Nous essayons donc de cibler au mieux notre aide, par exemple dans le domaine de la sécurité et de la défense même si, avec 410 000 euros en 2010, les sommes en jeu ne sont pas très élevées. En l'occurrence, nous nous consacrons essentiellement au contrôle des frontières en assistant la marine et les garde-côtes yéménites. Nous sommes les seuls à mener des exercices conjoints hauturiers avec la marine yéménite. J'ajoute que nous aidons également plusieurs opérateurs à se positionner sur les marchés de l'aide multilatérale et, notamment, européenne. Ainsi, dans le secteur de la sécurité, l'opérateur du ministère de l'Intérieur CIVIPOL joue-t-il un rôle essentiel et pourrait-il même devenir le fer de lance d'un projet de lutte contre le terrorisme ; le Service de coopération technique international de police (SCTIP), quant à lui, a déposé sa candidature pour devenir opérateur d'un projet d'académie de police à partir de fonds européens.

Quoi qu'il en soit, suite à la tentative d'attentat de Noël dernier, la communauté internationale s'est particulièrement mobilisée à l'initiative, notamment, de Gordon Brown, qui a réuni à Londres le 27 janvier une conférence interministérielle réunissant outre les États-Unis et le Canada, vingt-cinq pays d'Europe. Un groupe des amis du Yémen, auquel la France participe et qui est formé de deux sections – Finance et gouvernance, Justice et État de droit – a été créé à cette occasion. Une réunion ministérielle est prévue à Riyad à la fin du mois de mai ou au début du mois de juin ainsi que la remise d'un rapport à l'Assemblée générale des Nations unies visant à mobiliser l'aide internationale.

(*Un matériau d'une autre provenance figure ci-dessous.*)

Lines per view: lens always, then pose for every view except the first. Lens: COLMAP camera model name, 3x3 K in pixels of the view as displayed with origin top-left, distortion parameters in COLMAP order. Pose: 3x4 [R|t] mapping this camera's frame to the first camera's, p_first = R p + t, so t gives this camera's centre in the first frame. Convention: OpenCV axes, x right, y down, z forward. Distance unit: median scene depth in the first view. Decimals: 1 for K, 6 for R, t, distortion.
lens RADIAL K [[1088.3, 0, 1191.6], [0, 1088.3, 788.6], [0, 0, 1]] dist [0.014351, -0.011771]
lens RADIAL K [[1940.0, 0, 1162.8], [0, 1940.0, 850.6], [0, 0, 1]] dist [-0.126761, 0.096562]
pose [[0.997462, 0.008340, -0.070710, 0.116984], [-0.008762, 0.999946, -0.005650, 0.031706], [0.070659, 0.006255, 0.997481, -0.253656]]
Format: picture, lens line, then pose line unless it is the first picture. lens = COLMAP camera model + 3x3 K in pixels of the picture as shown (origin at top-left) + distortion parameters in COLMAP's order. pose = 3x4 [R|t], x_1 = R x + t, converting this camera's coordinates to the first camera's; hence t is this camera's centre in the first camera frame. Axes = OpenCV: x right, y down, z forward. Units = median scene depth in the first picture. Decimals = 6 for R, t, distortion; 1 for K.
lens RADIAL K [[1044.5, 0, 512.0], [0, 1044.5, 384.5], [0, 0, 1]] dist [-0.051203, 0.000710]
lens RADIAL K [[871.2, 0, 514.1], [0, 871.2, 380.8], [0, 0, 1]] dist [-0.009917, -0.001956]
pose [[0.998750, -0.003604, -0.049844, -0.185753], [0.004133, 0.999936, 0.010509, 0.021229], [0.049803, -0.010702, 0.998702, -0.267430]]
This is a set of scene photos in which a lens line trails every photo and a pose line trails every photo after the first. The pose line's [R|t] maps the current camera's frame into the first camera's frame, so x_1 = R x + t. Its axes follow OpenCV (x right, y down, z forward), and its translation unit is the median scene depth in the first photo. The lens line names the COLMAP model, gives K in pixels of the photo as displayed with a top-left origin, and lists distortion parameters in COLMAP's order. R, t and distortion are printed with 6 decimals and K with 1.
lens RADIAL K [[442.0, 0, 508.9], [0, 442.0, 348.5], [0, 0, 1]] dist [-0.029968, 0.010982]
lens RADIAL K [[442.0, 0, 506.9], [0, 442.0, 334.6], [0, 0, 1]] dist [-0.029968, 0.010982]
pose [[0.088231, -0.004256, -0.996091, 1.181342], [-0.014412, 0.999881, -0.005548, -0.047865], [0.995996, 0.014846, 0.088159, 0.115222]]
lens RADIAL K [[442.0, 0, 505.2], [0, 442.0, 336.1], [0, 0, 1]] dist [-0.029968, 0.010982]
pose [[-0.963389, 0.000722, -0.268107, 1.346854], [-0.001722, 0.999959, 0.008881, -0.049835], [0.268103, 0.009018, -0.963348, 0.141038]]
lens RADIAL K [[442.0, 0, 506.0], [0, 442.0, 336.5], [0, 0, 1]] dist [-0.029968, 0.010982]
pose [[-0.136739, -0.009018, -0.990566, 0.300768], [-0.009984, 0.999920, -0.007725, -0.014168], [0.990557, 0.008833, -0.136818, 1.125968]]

Enfin, la France considère le Yémen comme un pays important dont la déstabilisation aurait des conséquences graves pour nos intérêts. Nous entretenons avec lui de bonnes relations politiques : le Président Saleh s'est ainsi rendu à Paris en 2007, peu après sa réélection, et nous disposons d'une ambassade avec des coopérants, un attaché de défense et un attaché de sécurité intérieure. J'ajoute qu'au mois de janvier, des consultations ont eu lieu au niveau des secrétaires généraux des ministères des affaires étrangères. Nous soutenons donc le gouvernement yéménite – lors de la crise dite « sixième guerre de Saada », nous avons rappelé notre attachement à l'unité, à la souveraineté ainsi qu'à la stabilité du pays –, non sans l'inviter à reprendre prestement le processus de dialogue politique sans lequel aucune solution ne pourra être envisagée.